Nas cidades, subúrbios, ruas e becos
O Poeta do Gueto encontra matéria bruta para sua poesia
O Poeta do Gueto caminha normalmente dissimulando sua errante poesia
E cada esquina uma parada diferente
Os bares, as casas, as favelas, tudo sussurra o seu nome
O Poeta do Gueto senta em qualquer sarjeta de qualquer lugar
E observa...
Nas crianças
Nos velhos, jovens, fábricas, carros, concreto...

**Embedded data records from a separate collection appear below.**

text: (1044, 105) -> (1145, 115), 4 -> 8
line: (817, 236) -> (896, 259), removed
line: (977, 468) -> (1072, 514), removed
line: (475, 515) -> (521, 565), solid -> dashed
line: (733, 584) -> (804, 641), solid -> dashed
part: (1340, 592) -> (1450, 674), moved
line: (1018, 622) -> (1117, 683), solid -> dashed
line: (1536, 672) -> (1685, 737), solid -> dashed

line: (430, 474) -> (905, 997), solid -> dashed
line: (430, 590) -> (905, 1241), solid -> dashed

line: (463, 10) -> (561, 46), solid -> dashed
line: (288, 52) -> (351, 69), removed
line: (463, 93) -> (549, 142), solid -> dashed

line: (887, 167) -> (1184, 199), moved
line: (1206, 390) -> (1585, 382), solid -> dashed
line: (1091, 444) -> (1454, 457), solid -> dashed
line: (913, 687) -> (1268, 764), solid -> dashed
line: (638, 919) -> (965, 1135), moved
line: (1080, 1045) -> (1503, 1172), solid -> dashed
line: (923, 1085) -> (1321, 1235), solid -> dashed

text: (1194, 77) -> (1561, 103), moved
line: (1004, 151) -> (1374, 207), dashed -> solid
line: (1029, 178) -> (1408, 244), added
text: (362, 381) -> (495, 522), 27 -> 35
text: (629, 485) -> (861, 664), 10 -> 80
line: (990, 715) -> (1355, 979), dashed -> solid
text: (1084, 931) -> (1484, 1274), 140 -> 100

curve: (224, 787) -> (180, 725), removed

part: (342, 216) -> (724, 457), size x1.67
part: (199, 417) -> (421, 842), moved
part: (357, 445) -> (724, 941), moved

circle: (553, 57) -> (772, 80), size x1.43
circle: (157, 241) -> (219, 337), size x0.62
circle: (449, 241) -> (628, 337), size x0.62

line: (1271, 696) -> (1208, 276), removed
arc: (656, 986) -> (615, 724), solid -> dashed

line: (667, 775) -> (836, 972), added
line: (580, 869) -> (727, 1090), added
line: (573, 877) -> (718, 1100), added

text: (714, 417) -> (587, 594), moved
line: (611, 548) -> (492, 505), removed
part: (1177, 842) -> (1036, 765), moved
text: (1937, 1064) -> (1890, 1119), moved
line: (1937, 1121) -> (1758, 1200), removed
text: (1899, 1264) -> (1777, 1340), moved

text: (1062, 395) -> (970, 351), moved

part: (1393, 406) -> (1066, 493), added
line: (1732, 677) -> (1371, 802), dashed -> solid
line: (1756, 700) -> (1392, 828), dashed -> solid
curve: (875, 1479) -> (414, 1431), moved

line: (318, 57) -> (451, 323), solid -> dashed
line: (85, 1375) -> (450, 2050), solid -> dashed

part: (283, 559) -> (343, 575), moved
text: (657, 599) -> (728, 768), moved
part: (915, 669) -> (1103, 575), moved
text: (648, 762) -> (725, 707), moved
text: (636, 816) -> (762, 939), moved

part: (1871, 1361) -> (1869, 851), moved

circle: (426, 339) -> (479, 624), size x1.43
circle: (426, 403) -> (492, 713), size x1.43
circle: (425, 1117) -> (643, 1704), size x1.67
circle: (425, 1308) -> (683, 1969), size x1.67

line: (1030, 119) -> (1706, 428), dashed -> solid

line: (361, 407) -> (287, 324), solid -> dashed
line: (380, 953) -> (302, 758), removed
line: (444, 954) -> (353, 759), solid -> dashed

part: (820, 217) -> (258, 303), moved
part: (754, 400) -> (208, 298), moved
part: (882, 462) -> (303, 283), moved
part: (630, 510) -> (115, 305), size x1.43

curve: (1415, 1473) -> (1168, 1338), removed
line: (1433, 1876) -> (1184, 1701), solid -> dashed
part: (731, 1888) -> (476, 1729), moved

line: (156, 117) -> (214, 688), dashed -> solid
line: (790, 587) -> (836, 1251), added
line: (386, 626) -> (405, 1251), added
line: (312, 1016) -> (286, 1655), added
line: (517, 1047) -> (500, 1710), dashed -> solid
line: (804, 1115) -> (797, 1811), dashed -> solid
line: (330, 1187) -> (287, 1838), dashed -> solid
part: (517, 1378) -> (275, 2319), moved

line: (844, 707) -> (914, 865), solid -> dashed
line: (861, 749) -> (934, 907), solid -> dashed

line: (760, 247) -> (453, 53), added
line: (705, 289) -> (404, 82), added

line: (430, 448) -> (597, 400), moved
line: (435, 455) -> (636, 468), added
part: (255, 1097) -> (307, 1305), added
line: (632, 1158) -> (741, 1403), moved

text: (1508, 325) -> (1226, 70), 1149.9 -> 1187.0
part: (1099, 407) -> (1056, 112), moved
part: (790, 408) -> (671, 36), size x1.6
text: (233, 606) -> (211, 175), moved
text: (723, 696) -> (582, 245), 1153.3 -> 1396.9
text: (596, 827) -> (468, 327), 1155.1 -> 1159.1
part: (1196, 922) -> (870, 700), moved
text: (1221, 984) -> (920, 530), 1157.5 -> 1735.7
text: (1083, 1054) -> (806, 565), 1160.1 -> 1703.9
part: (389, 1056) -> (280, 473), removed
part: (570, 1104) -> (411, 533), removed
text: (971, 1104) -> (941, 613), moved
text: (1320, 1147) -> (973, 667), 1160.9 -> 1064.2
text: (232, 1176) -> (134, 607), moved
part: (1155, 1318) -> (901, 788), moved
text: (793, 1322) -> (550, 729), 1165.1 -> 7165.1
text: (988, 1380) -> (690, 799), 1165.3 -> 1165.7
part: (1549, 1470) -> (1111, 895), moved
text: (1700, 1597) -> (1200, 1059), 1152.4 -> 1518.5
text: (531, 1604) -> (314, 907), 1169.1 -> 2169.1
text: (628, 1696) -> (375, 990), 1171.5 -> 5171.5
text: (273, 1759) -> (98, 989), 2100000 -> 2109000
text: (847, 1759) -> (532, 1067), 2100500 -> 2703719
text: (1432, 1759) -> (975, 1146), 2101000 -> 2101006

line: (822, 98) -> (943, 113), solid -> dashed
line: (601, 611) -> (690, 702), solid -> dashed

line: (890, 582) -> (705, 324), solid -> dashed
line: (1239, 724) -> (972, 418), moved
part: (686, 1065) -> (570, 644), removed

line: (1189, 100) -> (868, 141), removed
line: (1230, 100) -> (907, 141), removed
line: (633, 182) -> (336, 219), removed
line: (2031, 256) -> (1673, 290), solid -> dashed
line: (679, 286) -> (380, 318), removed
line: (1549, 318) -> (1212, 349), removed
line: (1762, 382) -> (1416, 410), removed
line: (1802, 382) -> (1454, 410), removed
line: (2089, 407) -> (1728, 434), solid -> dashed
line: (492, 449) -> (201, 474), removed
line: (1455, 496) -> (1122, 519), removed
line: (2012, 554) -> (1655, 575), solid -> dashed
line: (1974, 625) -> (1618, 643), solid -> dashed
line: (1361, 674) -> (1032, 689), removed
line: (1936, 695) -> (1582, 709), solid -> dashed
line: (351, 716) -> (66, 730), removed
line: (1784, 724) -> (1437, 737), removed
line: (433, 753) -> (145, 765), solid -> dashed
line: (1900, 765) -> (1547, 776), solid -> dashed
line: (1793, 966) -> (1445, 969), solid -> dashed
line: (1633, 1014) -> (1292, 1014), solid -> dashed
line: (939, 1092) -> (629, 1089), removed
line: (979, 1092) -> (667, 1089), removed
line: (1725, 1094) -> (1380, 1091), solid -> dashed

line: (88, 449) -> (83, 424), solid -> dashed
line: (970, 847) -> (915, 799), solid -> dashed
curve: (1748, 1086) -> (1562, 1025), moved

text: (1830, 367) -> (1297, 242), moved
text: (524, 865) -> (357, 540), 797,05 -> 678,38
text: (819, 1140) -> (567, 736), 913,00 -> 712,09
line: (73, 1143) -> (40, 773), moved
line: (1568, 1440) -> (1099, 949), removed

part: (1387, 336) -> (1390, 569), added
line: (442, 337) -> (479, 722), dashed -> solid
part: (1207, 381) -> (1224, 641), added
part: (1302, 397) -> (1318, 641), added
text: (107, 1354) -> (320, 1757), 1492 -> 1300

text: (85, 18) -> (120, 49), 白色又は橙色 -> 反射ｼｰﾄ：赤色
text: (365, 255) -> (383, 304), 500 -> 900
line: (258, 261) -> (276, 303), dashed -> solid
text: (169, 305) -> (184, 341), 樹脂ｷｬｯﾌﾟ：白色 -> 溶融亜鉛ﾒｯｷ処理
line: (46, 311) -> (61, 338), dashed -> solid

Em tudo ele escuta uma sinfonia uniforme e dissonante
E, como Orfeu, ele sabe que seu trabalho é dar-lhe Ordem, Forma
Porque apesar de uniforme, é a sinfonia do caos
Nos garotos sussurrando, incógnitos
Nos bares e seus pândegos
Nas janelas, os choros sentidos
Nos mendigos entoando pedidos
Nos vapores cinzas adjacentes
Em tudo o Poeta do Gueto encontra inspiração
Sua musa na esquina ou dentro das quatro paredes da libido
Sua pena está em seus olhos
E o papel já não dá mais...
O Poeta do Gueto em seu corpo de dezoito segue essa sua epopéia
E continuará a ser tentado pela sinfonia
Que já o acolheu na escala melódica.